0

I'm trying to parse this simply and consise xml-minded structure with Boost::Spirit,

One{
    Two{
        Three{
        }
    }
}

And the code is organized as follows:

Struct definition to keep the spirit-stuff:

struct config;
typedef boost::variant< boost::recursive_wrapper<config> , std::string > config_node;

struct config
{
    std::string name;
    std::vector<config_node> children; 
};


BOOST_FUSION_ADAPT_STRUCT(
    config,
    (std::string, name)
    (std::vector<config_node>, children)
)

( shameless stealed from the xml intro )

Declaration of the rules ( on the parser class )

qi::rule<Iterator, config(), qi::locals<std::string>, ascii::space_type> cfg;
qi::rule<Iterator, config_node(), ascii::space_type> node;
qi::rule<Iterator, std::string(), ascii::space_type> start_tag;
qi::rule<Iterator, void(std::string), ascii::space_type> end_tag;

Definition of the rules, in the parser 'parse' method.

    node = cfg;
    start_tag =  +(char_ -'{') >> '{';
    end_tag = char_('}');

    cfg %=  start_tag[_a = _1]
        >>  *node
        >>  end_tag(_a);

_a and _1 are boost::phoenix variables.

This rules works for the small snipped pasted above, but if I change it to:

One{
    Two{
    }
    Three{
    }
}

( two groups in the same scope, instead of group inside of other group ) the parser fails. and I have no idea why.

Tomaz Canabrava
  • 2,320
  • 15
  • 20

1 Answers1

2

For future reference, your code seems like a simplified version of mini_xml2.cpp from Boost's tutorial (aka "the shamelessly stolen one").

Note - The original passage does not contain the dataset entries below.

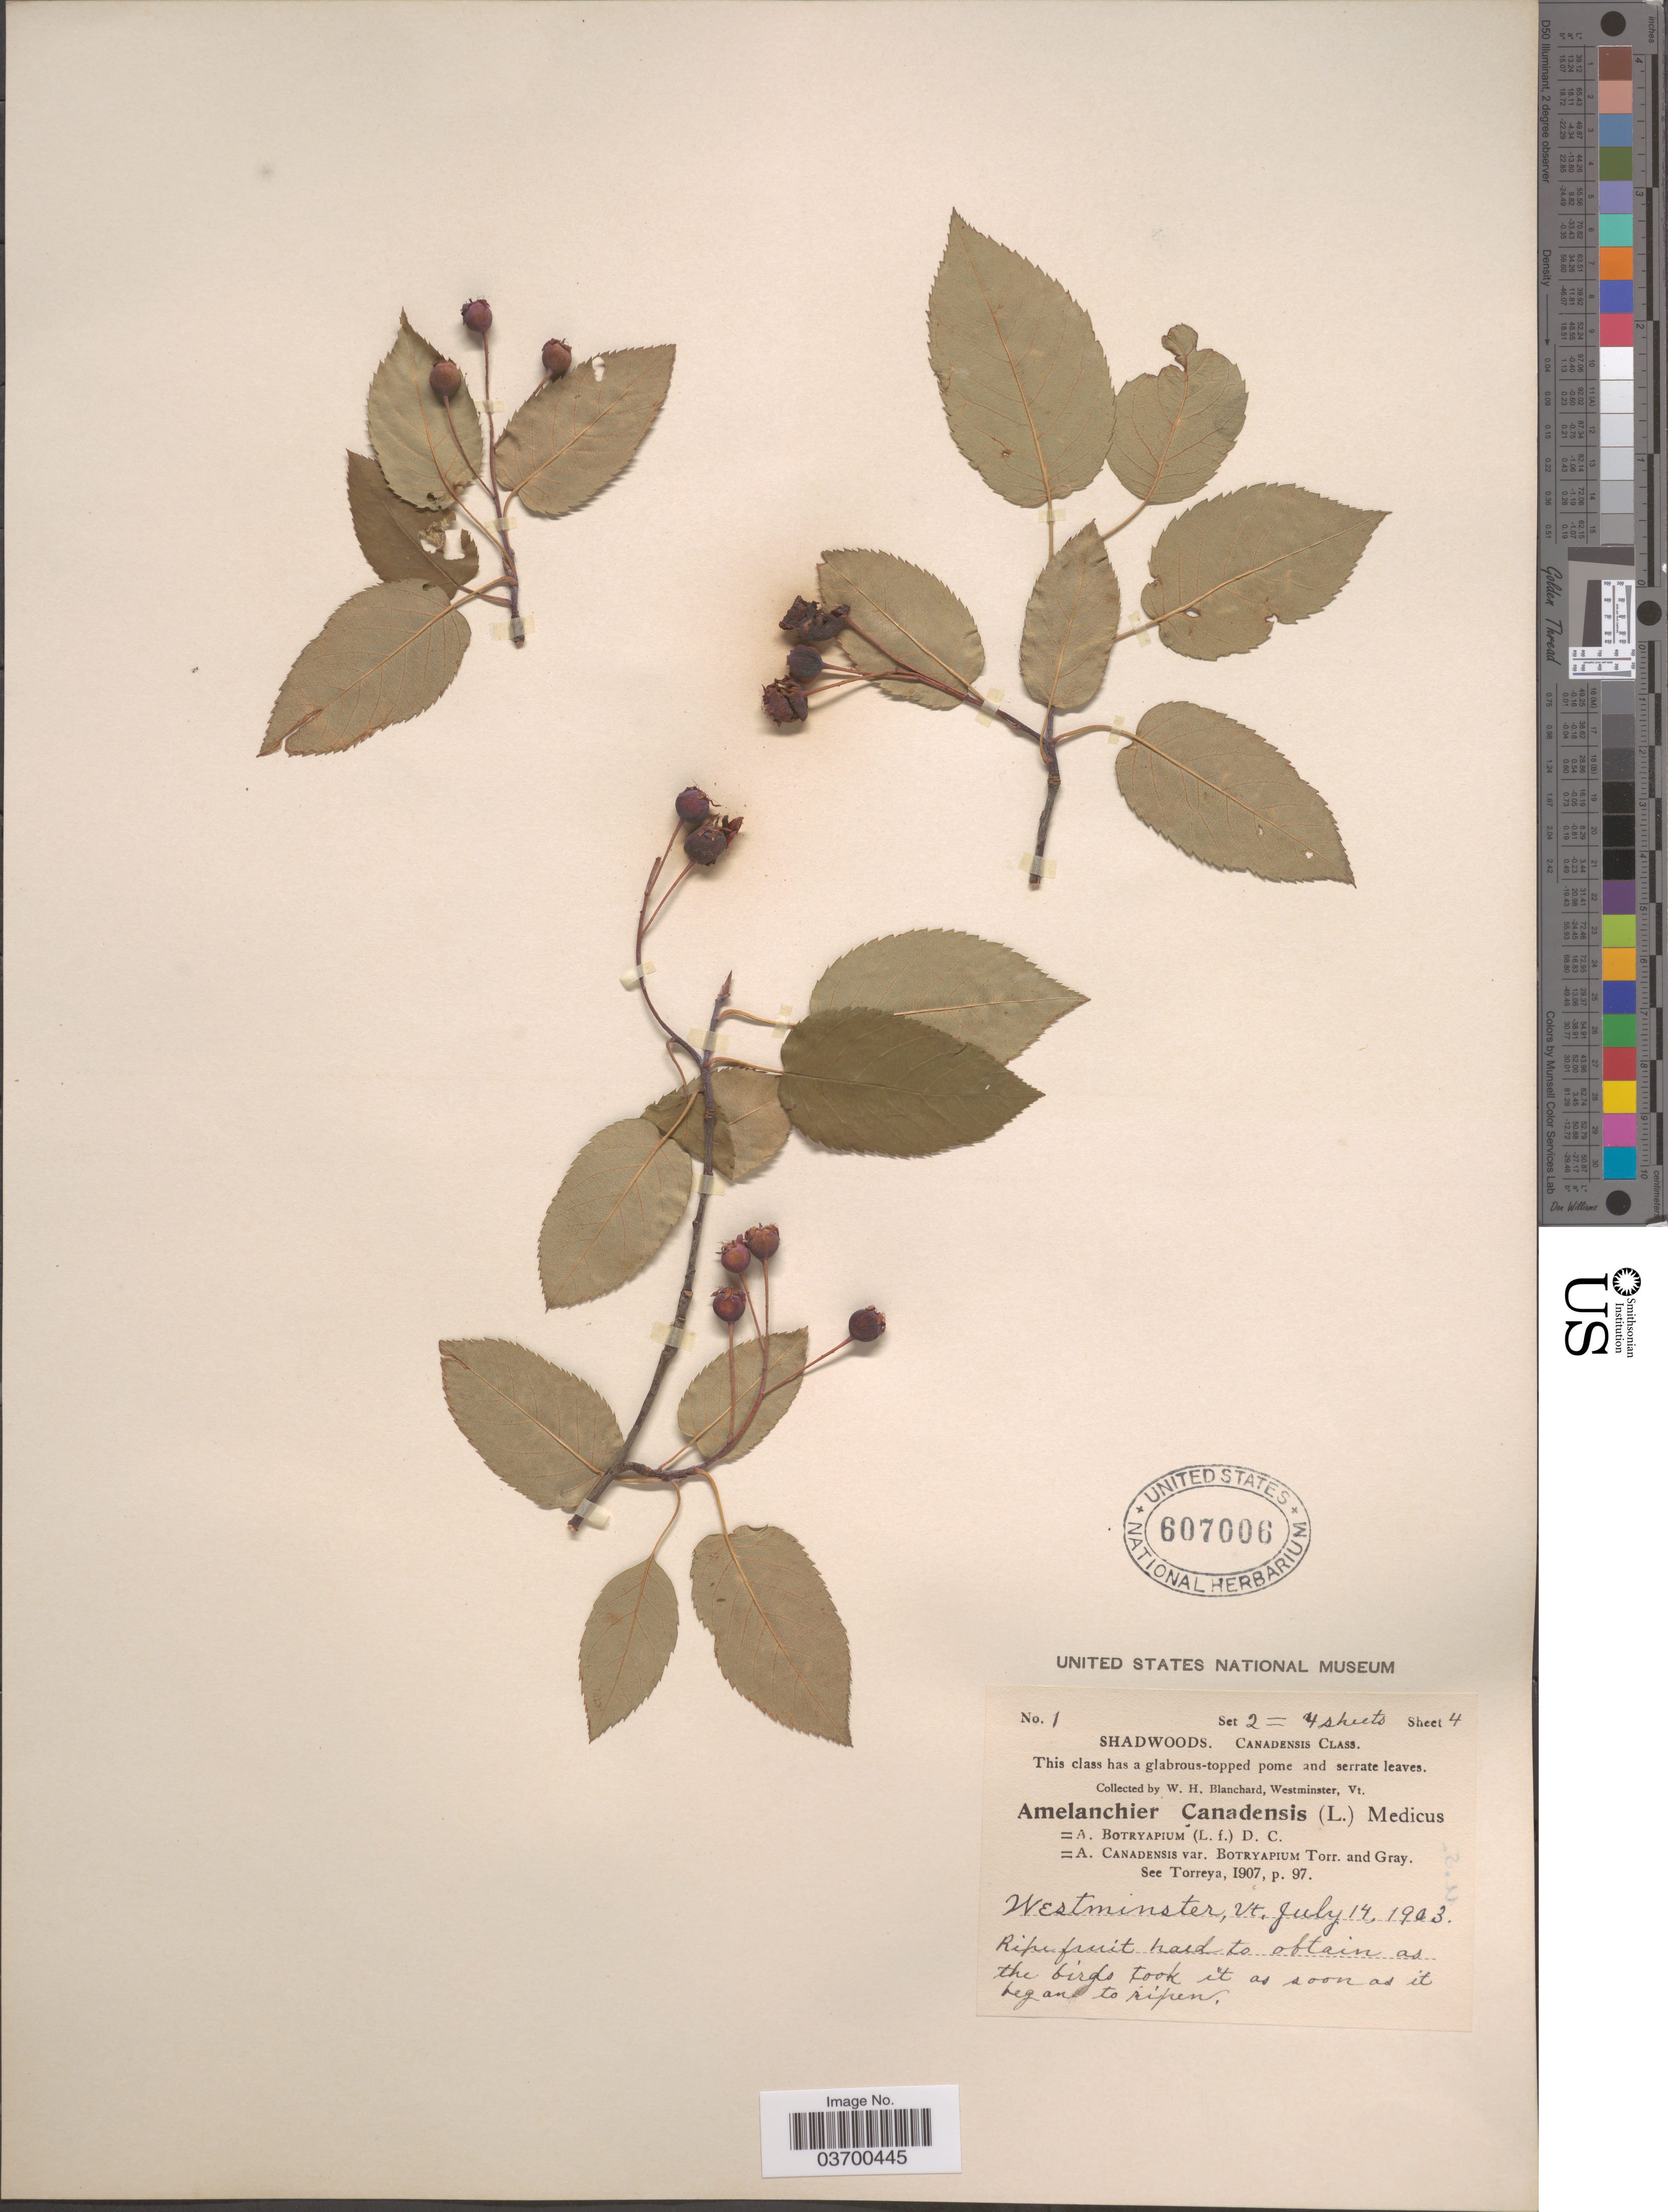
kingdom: Plantae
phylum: Tracheophyta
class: Magnoliopsida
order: Rosales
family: Rosaceae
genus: Amelanchier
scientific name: Amelanchier canadensis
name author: (L.) Medic.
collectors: W. H. Blanchard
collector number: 1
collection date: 1903-07-14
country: United States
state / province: Vermont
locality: Westminster.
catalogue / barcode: US 607006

To make your example work, you'd have to change the line:

start_tag =  +(char_ -'{') >> '{';

to

start_tag = +(char_ -'{' - '}') >> '{';

It's pretty self-explanatory now:) Whenever the parser parses a start_tag, it starts looking for nodes (because of the >> *node part). Since } is a legal start_tag, it may be recognized as one, and it shouldn't.


btw There are a few redundancies in your code that you might consider fixing. For instance:

In the original mini_xml2.cpp example, end_tag served as a function checking that you close the same tag as the one opened (hence the signature void(std::string)). You'd be better off with

cfg %=  start_tag[_a = _1]
>> *node
>> "}";

The nodes in the mini_xml2.cpp example where polymorphic, so boost::variant was used along with the visitors. In your example this is also redundant. Honestly, it makes me wonder how the line

node = cfg

didn't cause any problems during compilation, since node has a boost::variant type. FYI, in the original example this line was:

node %= xml | text;

and the %= operator correctly 'guessed' the type of the RHS, since the | operator reads the result as boost::variant.

Richard Pump
  • 588
  • 3
  • 8